▶ _WHAT TO DO_
Copy out every line of the entries below without changing anything, and leave the pictures out.

▶ _DATA IN THIS EXERCISE_

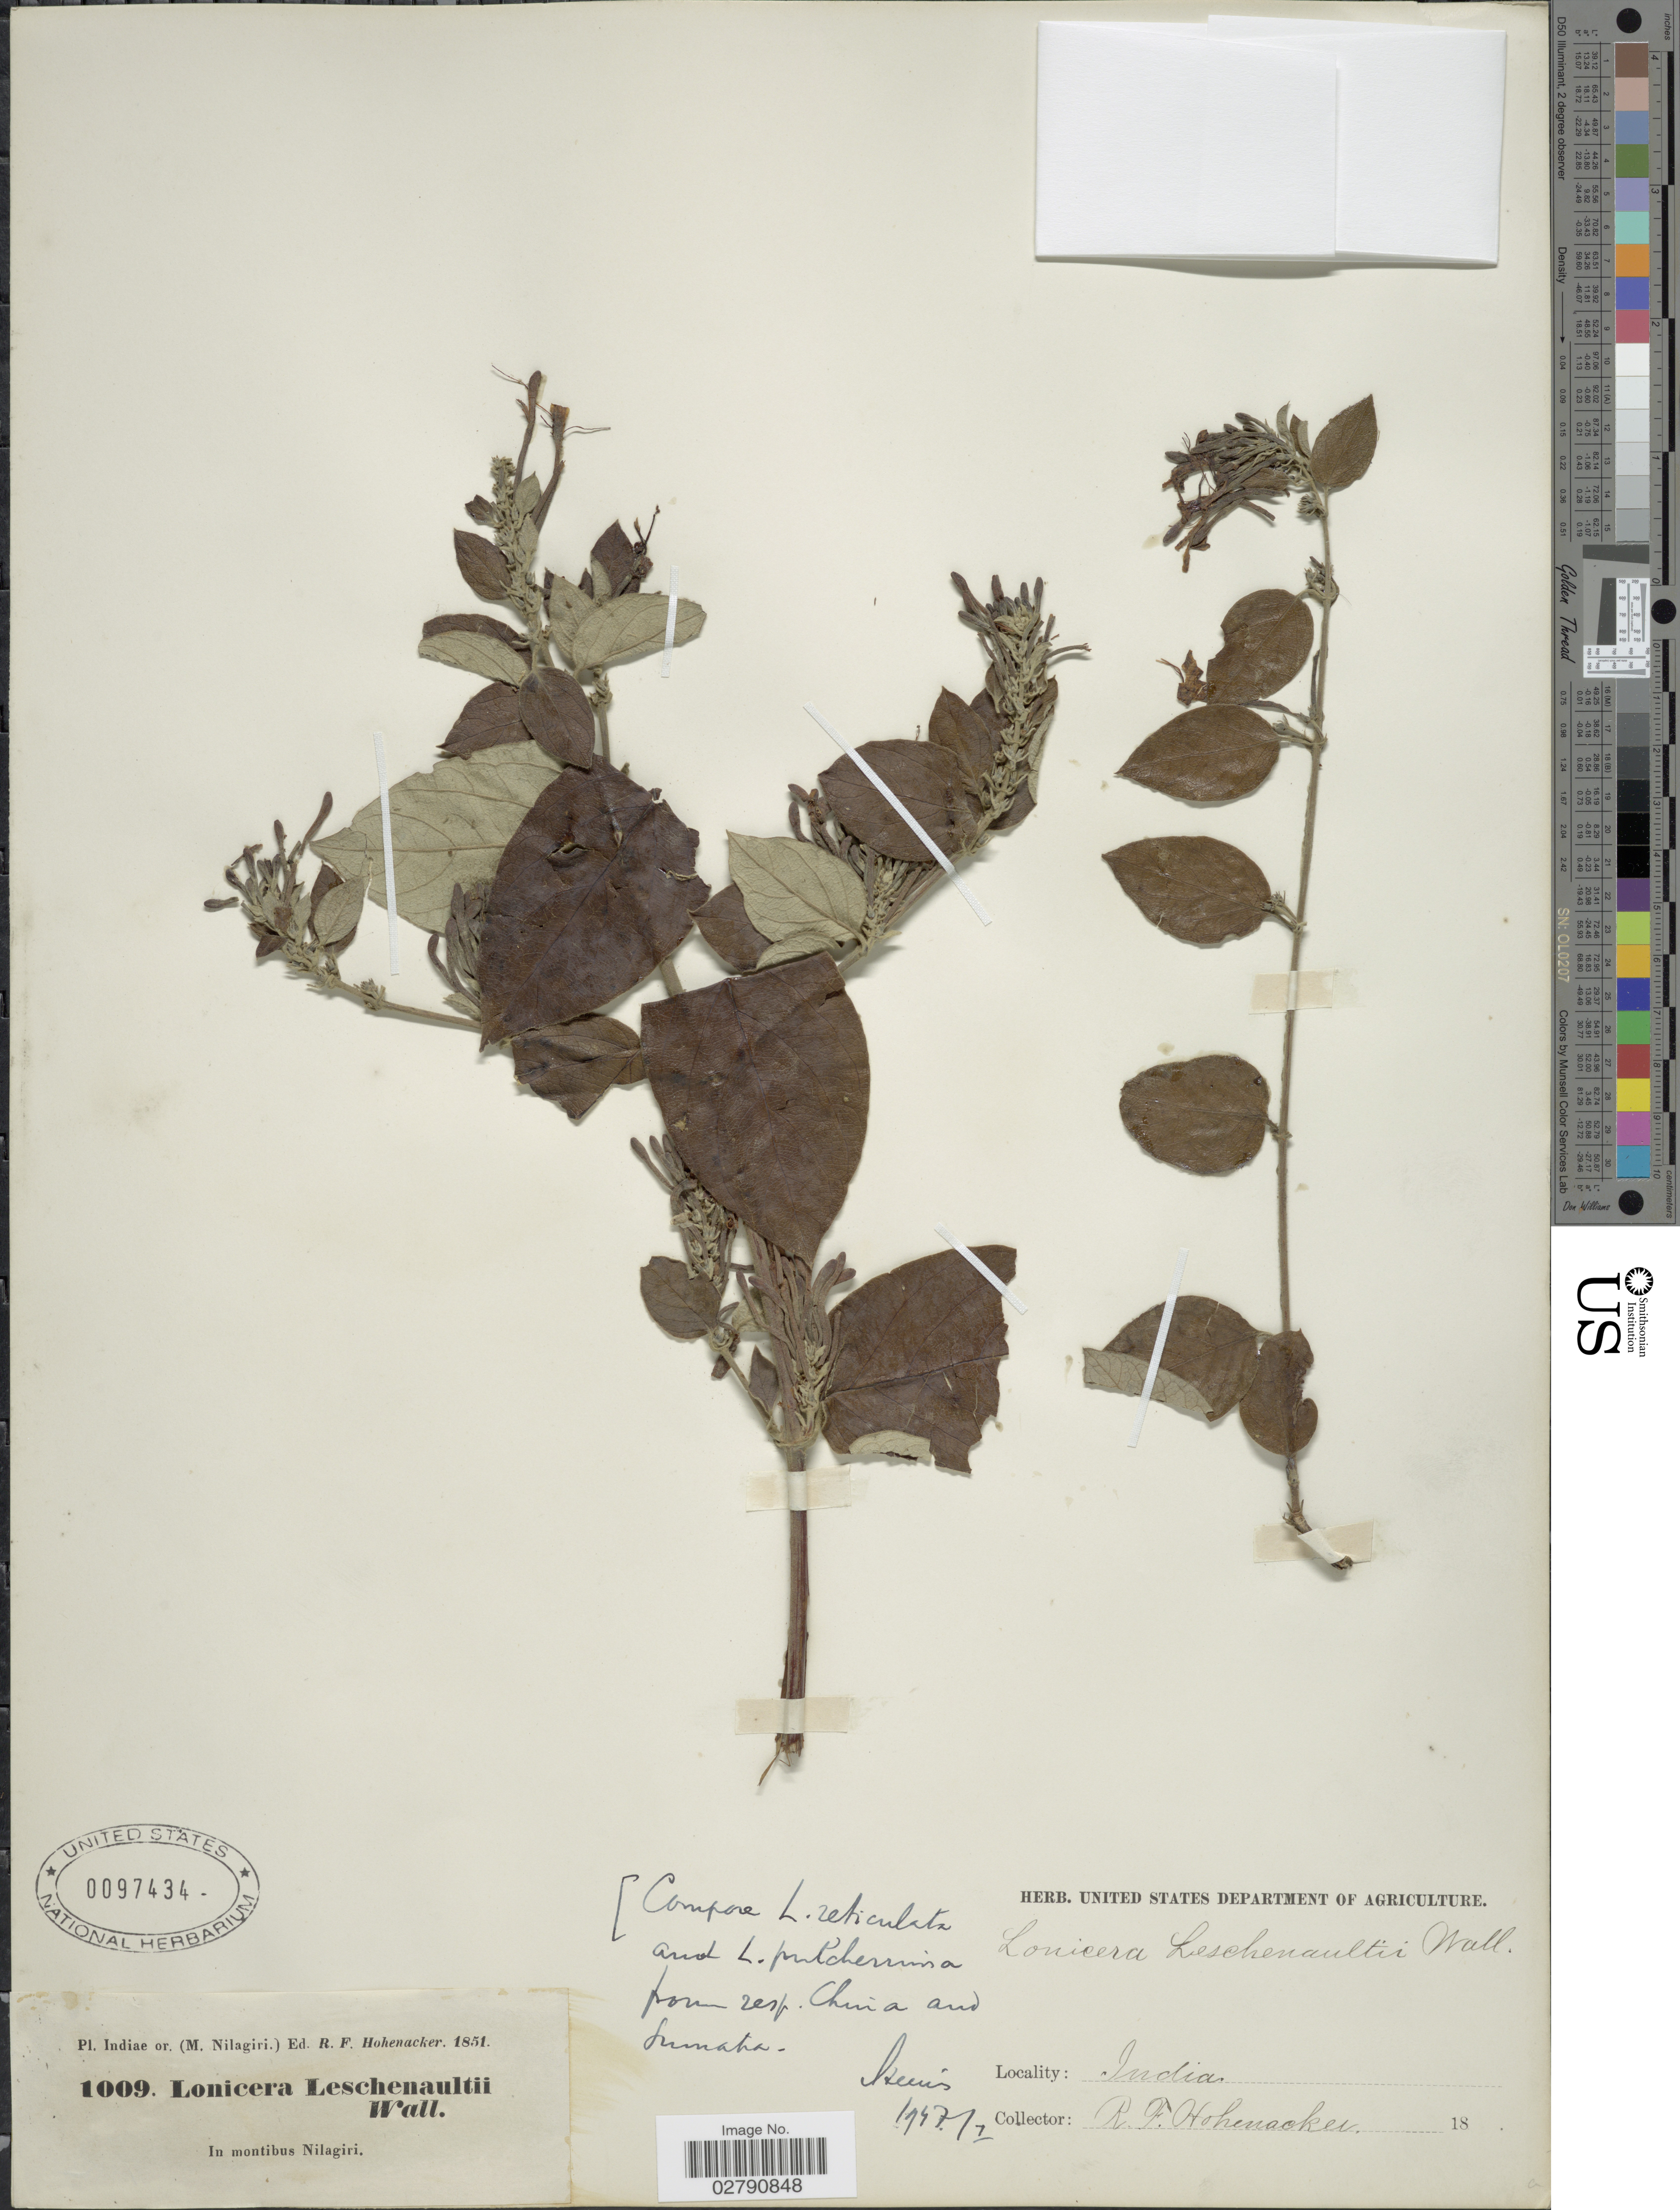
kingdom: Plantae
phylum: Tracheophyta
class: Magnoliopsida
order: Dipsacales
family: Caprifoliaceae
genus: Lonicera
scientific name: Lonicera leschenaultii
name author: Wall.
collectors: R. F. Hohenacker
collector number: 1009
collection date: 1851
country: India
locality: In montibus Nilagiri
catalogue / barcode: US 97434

▶ _ANSWER TO THE PROBLEM_
kingdom: Plantae
phylum: Tracheophyta
class: Magnoliopsida
order: Dipsacales
family: Caprifoliaceae
genus: Lonicera
scientific name: Lonicera leschenaultii
name author: Wall.
collectors: R. F. Hohenacker
collector number: 1009
collection date: 1851
country: India
locality: In montibus Nilagiri
catalogue / barcode: US 97434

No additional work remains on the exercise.